■ **Task prompt**: Could you repeat, word for word, the line with "16. маја 2019." and every line after it in the records below, leaving out any pictures?

Segment Open

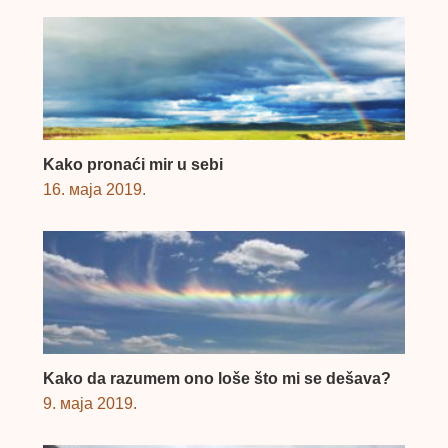
Kako pronaći mir u sebi
16. маја 2019.
Kako da razumem ono loše što mi se dešava?
9. маја 2019.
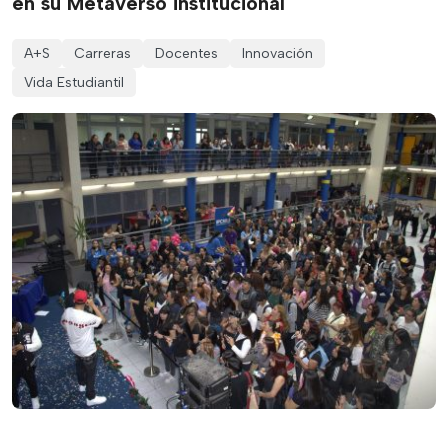
en su Metaverso institucional
A+S
Carreras
Docentes
Innovación
Vida Estudiantil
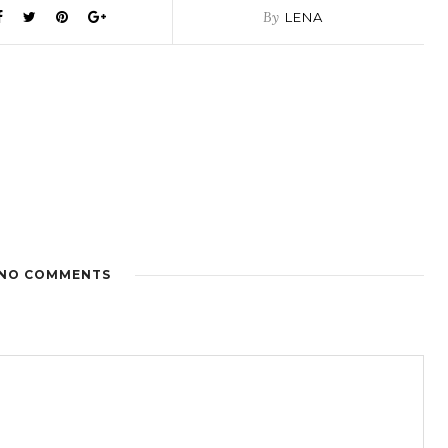
By
LENA
NO COMMENTS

Segment Closed

■ **Solution to the problem**:
16. маја 2019.
Kako da razumem ono loše što mi se dešava?
9. маја 2019.
en su Metaverso institucional
A+S
Carreras
Docentes
Innovación
Vida Estudiantil
By
LENA
NO COMMENTS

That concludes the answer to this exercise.